…and I say tomahto…
The Beeb has a new series of historical programmes being broadcast under the portmanteau title of Life and Death in the Tudor Court.
Last Thursday saw the broadcast of The Last Days of Anne Boleyn, and what a rich plum pudding of a programme it was. It had a collection of historians and novelists – big guns, such as David Starkey and Hilary Mantel – battling it out over whose interpretation of the facts – as far as they are known – were the real McCoy. I thought it was absolutely riveting. The programme makers interviewed the experts individually, and then cut between them so that it was very apparent that history is fluid, and the truth is never as clear-cut as some would like to profess. The cut-and-thrust between the experts was excellently done, and pointed up the fact that history is never cut-and-dried.

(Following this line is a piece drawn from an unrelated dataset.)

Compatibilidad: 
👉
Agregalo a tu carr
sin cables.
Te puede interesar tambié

The following night, we had professor Diarmaid MacCulloch covering much the same ground with his examination of the rise and fall of Thomas Cromwell.
Unfortunately for the good professor, having seen how interpretations of the players in the Tudor Court were presented and interpreted by a gallery of experts on the previous night, I was far less ready to go along with his thesis. I kept wondering how his fellow historians might have wanted to present a somewhat different picture.
And then there was his pronunciation of the name of Anne Boleyn. The previous night, all the assembled experts had said Anne Bowlin, just as I’ve always thought of it. And now here was the good professor calling her Anne Bollin. I’m sorry, but something is not right in the state of Denmark…
You say potahto, and he says potayto – let’s call the whole thing orff.